→ **What the task requires**
State how many lines in the material below contain the string "category", counting only exact case matches. Reply with the number alone.

Collected data entries:
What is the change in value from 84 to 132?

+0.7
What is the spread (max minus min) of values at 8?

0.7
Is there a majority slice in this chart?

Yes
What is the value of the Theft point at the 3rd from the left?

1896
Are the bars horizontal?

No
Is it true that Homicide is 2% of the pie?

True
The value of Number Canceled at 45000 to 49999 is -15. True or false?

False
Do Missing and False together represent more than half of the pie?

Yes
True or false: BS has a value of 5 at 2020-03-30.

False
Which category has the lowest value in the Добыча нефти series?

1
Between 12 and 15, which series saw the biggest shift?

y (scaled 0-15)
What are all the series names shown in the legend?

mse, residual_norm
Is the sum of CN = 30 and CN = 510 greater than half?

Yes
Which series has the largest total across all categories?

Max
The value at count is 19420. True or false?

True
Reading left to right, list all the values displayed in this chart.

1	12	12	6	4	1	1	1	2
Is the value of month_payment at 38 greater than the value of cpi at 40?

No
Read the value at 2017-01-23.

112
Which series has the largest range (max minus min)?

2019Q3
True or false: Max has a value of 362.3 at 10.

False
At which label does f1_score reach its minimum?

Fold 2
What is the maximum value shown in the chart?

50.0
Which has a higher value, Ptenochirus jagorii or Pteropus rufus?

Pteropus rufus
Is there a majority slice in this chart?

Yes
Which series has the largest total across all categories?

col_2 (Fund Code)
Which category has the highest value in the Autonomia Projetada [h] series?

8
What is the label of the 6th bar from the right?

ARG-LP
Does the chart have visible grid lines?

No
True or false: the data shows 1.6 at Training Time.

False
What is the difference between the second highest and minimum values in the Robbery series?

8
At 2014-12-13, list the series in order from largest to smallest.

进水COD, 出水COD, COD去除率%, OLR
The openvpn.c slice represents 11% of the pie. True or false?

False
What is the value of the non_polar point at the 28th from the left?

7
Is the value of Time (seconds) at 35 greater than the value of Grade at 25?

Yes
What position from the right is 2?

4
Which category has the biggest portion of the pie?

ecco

→ **Output below**
3